I am a 57-year-old white American male infected with Hepatitis C. I am involved in a controlled medical research study by Roche Pharmaceuticals of an experimental Polymerase Inhibitor (RO5024048 also known as RG7128) drug therapy for the virus. This document is the story of my illness and the experience of treatment. My lovely and pretty damn wonderful wife will be contributing her take on the experience as well.

Monday, June 25, 2012

The Day My Energy Returned



For the first several months after completing the ribavirin and interferon standard therapy I still had a  very low energy level. It wasn't exactly exhaustion but it was a situation wherein if I did anything more than normal exertion it would wear me out and I would need to take a nap or at least sit down and rest. On a normal workday, I would work seven or eight hours go home and not be able to do anything in the evening unless I took a nap after work. If it were a particularly hard day at work I wouldn't really have the energy to do anything whether or not I rested after I got home. This gradually improved as the months went by but there was no breakthrough, there was no point when I felt that my energy level had returned to normal. It was just a holding pattern with very gradual improvement.

This continued until about mid-March of this year. At that point, almost 9 months to the day when I had finished treatment, it felt as though a switch was thrown and suddenly I had my energy back. I could move faster, I had a bit more strength, but more importantly I was not exhausted by doing basic physical activities. I'm not sure why this occurred when it did. Other people who have been through treatment have told me that you have to completely ignore the time frames that the medical professionals give you for recovering from treatment. Most of the literature indicates one to 3 months, some say 3 to 6 months. People who have gone through treatment that I have talked to state almost unanimously that you will not get back to normal until the same number of months have passed from the end of treatment that you spent in treatment itself. I was in treatment for 18 months and the amount of time passing before I began to feel a genuine return of energy or and w approximation of the way I felt before treatment began was nine months, so perhaps there is a correlation where one month of recovery for every two months of treatment will eventually return you to at least a semblance of your previous state. Whatever the case, I don't have a specific reason related to the treatment that would indicate to me why suddenly I began to feel better.

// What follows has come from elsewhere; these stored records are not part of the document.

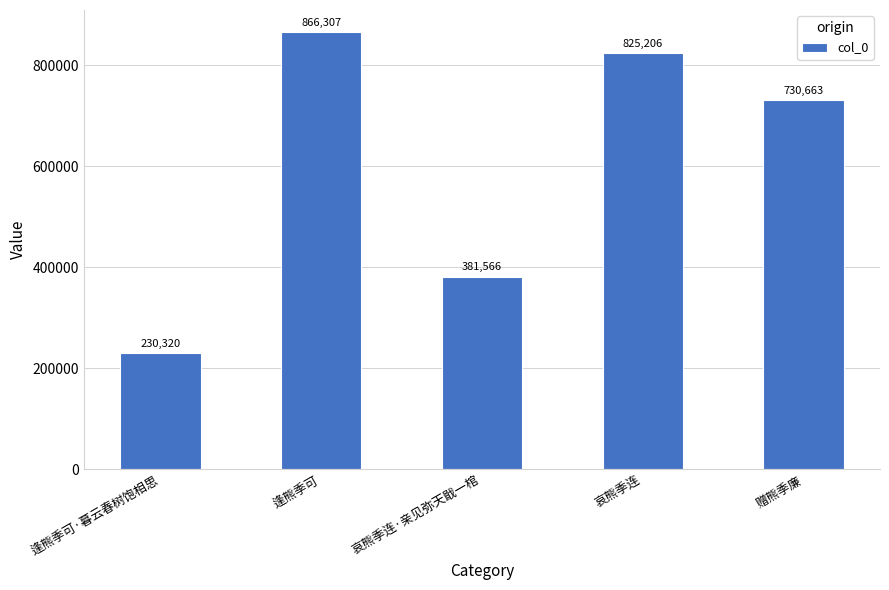

Which label corresponds to the largest value in the chart?

逢熊季可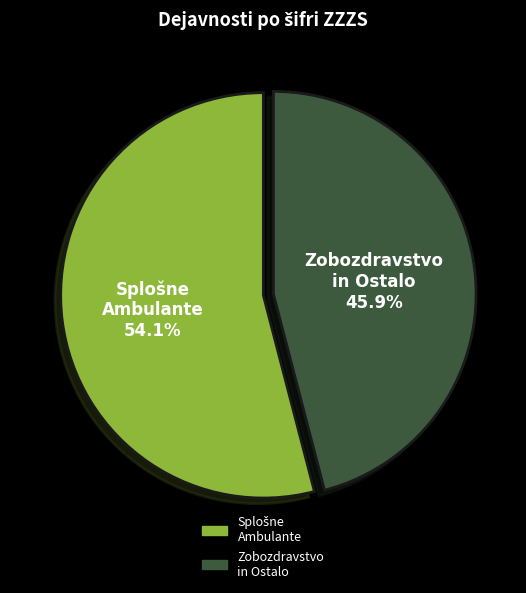

Does any single category account for the majority?

Yes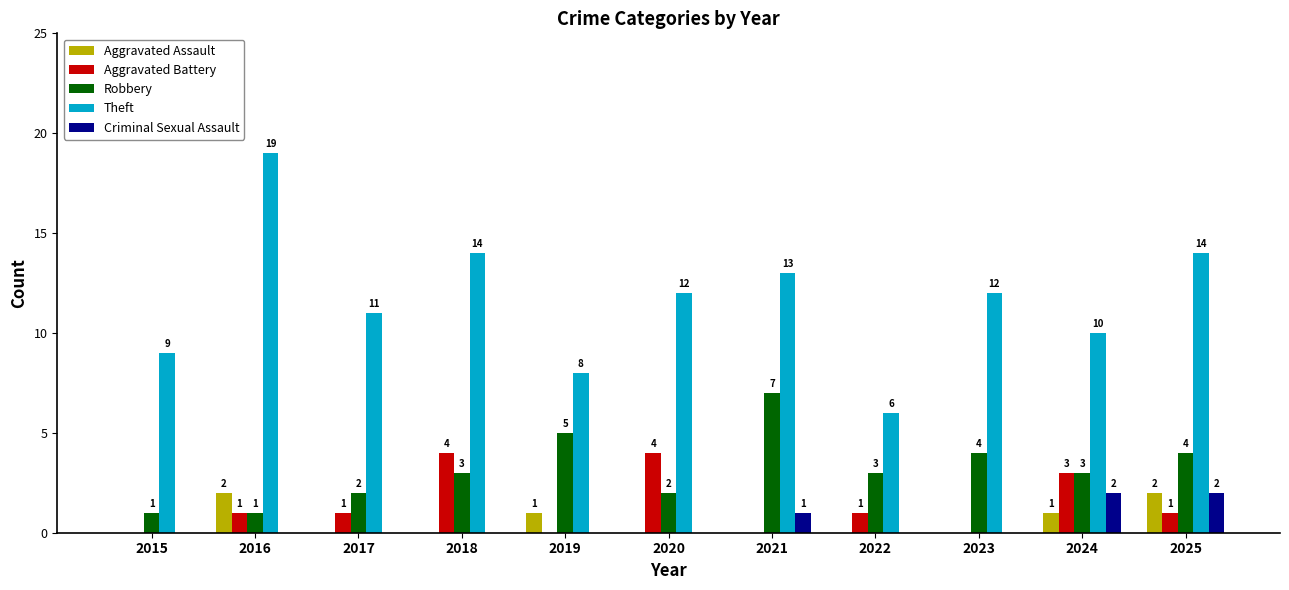

What is the sum of all Criminal Sexual Assault values?

5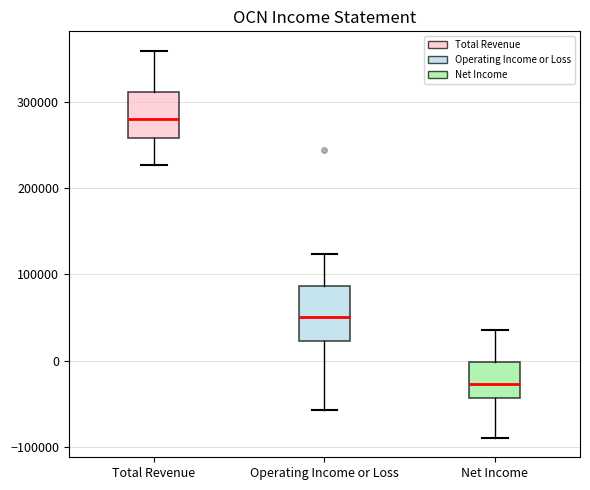

Comparing the boxes themselves (not the whiskers), which one is the tallest?

Operating Income or Loss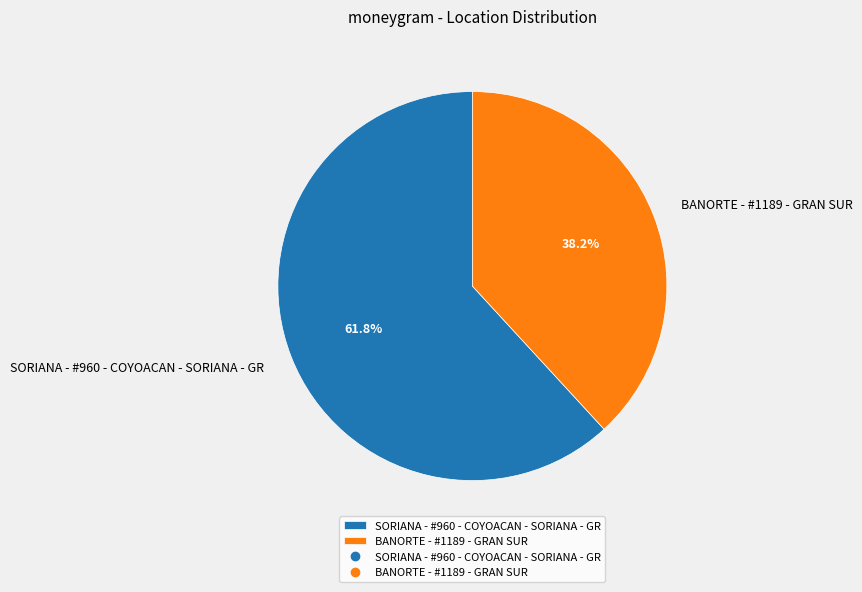

How many slices are in this pie chart?

2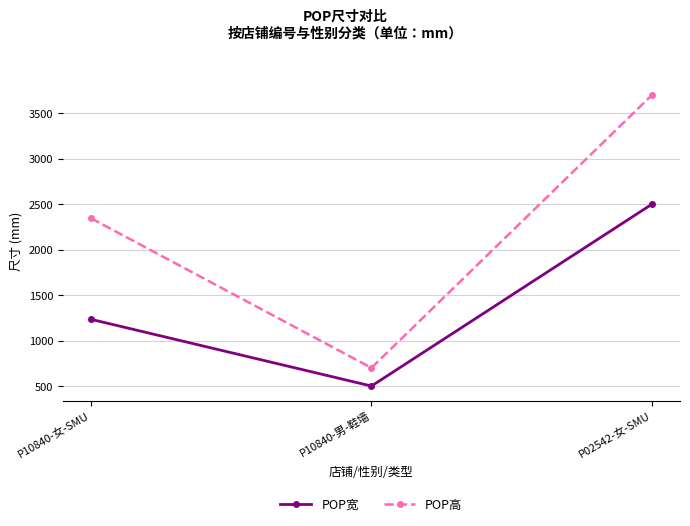

What is the spread (max minus min) of values at P02542-女-SMU?

1200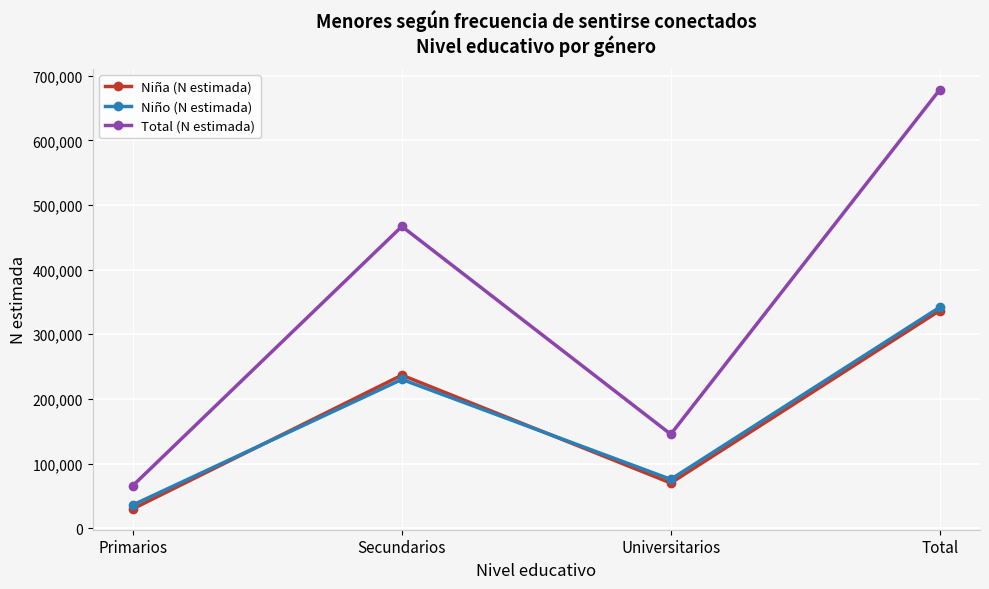

The value of Total (N estimada) at Universitarios is 240630. True or false?

False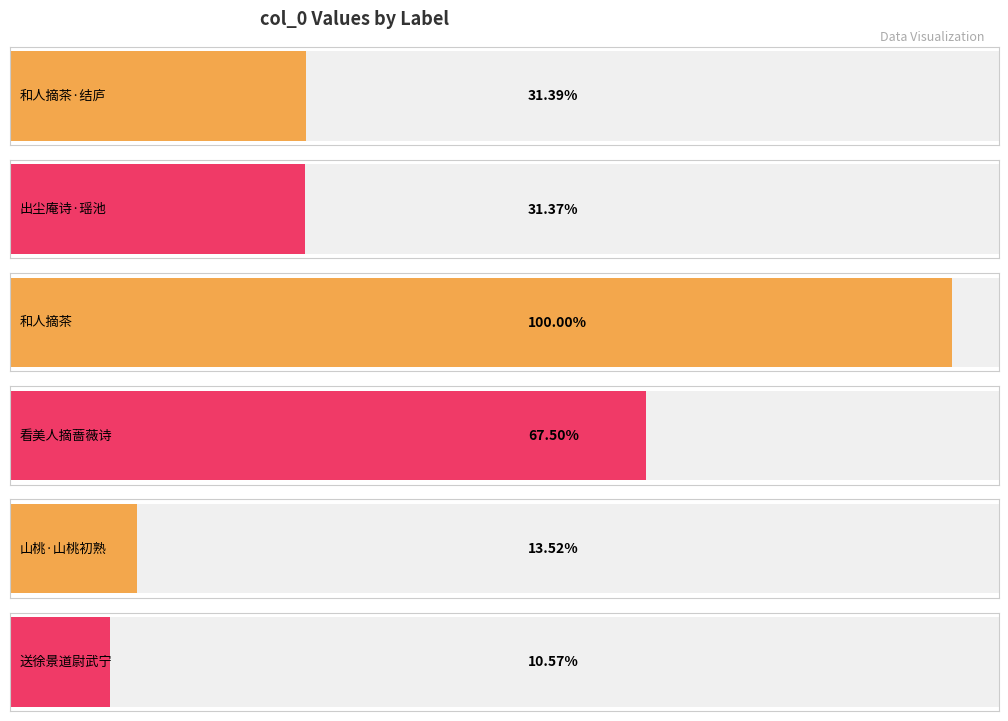

List the labels in order of value, largest first.

和人摘茶, 看美人摘蔷薇诗, 和人摘茶·结庐闻似辋川家, 出尘庵诗·瑶池人摘几番桃, 山桃·山桃初熟山人摘, 送徐景道尉武宁·李苦少人摘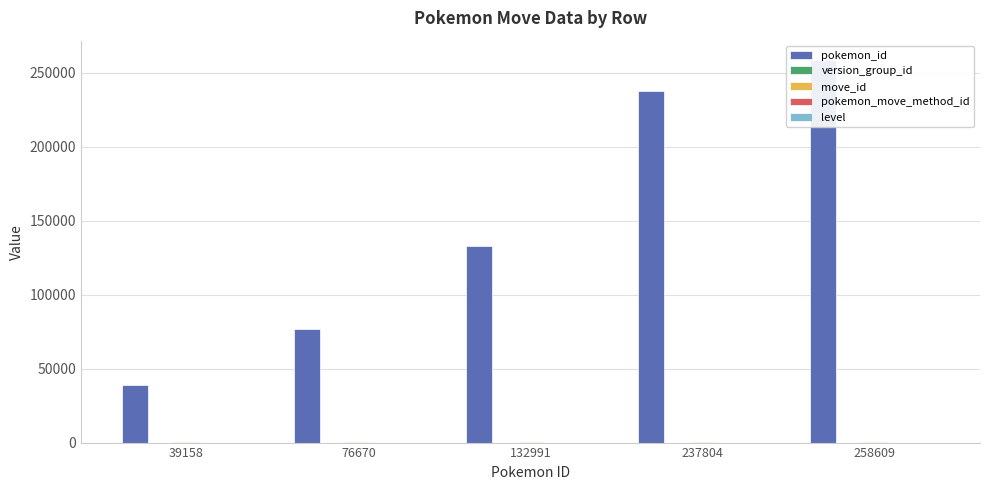

Reading right to left, what are all the values shown in this chart?

pokemon_id: 258609	237804	132991	76670	39158
version_group_id: 7	7	7	7	7
move_id: 274	274	274	274	274
pokemon_move_method_id: 2	1	2	2	2
level: 0	19	0	0	0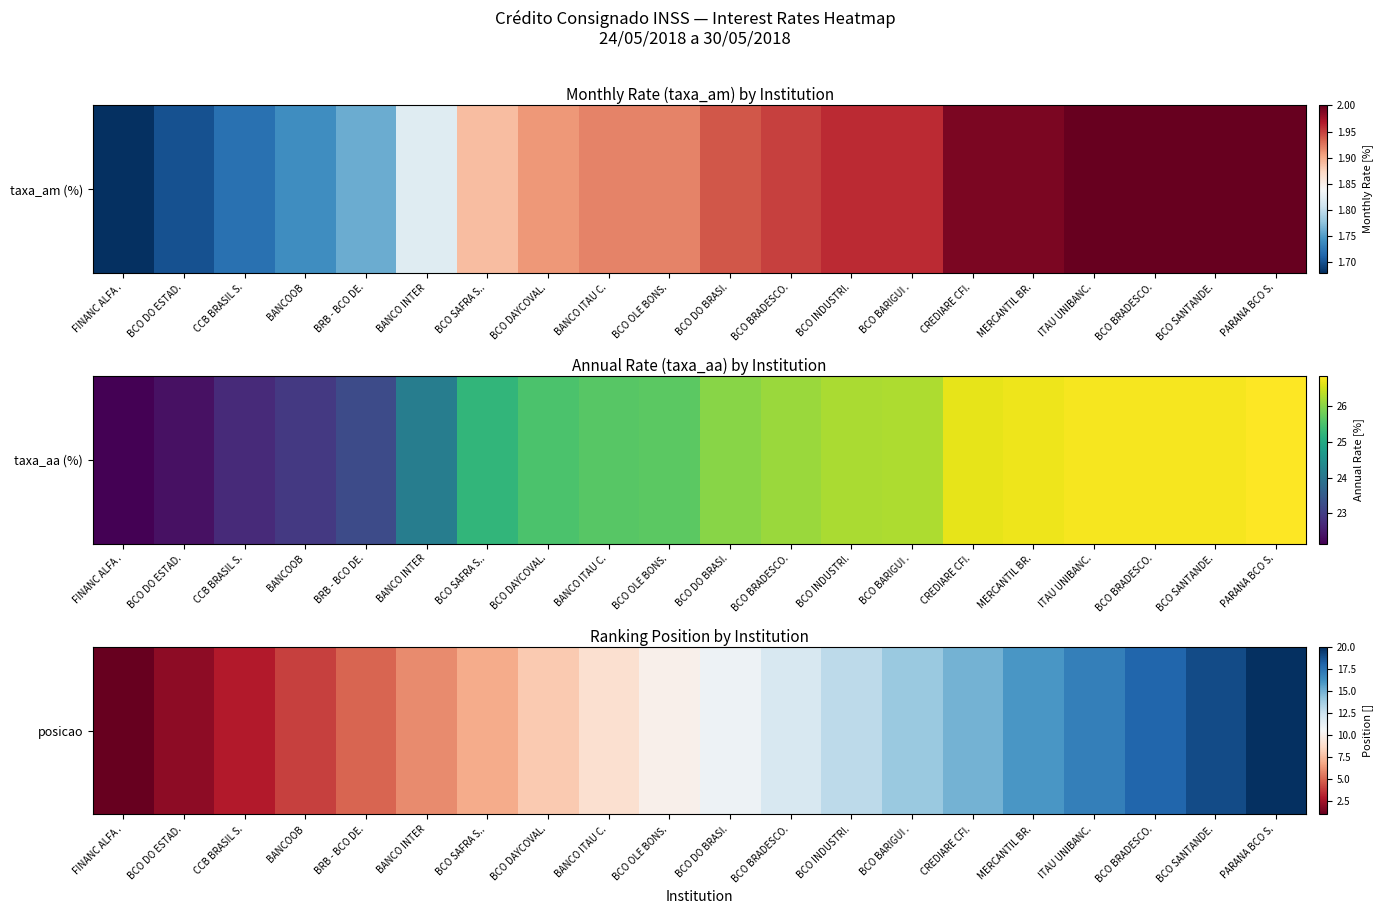

At which category does the chart reach its peak across all series?

PARANA BCO S.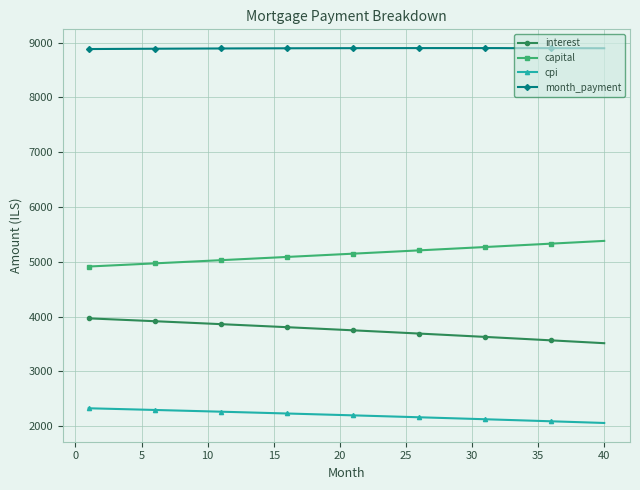

What is the smallest value displayed?

2059.1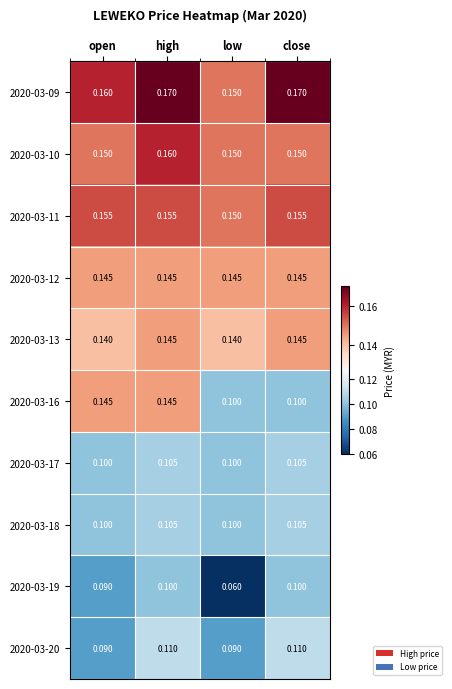

Where is 2020-03-19 nearest to the value 0?

low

I still have a long way to go. I feel tired after levels of exertion that would not have tired me nearly as much before the treatment began. I also still feel some cognitive and memory deficits that I truly hope will go away as more time passes from the end of treatment. I still hold out the faint hope that my thyroid gland may eventually recover some of its function. At this point, being able to do what I can now is a wonderful thing.

I suspect the change may have had something to do with the time of year if nothing else. I began to feel better around the beginning of spring and two things happen around that time. Daylight savings time starts, and the weather begins to dry out and get warmer. The combination of the sun not setting a 5:30 p.m. and better weather no doubt did a great deal to energize my body and my mind. I don't think it's a complete explanation, but it must have had an effect. Another thing that happens at that time of year is that spring training for the baseball season is coming to a climax and the start of the  regular season is just a few weeks away. I have loved baseball since I was a boy and I'm sure that the excitement of the upcoming season must have given me some energy as well. My fantasy baseball draft was only a few weeks away and that always sharpens the concentration and brings on the energy.

So who knows. perhaps it was not some set period of months after the end of treatment that triggered the renewal of my energy but instead was simply a combination of longer days warmer days and the start of baseball season. Whatever reason or combination of reasons it was I'll take it. I was so tired of being tired, so tired of being somewhat depressed and so tired of having my muscles feel sore and weak that whatever the reason it's good enough for me.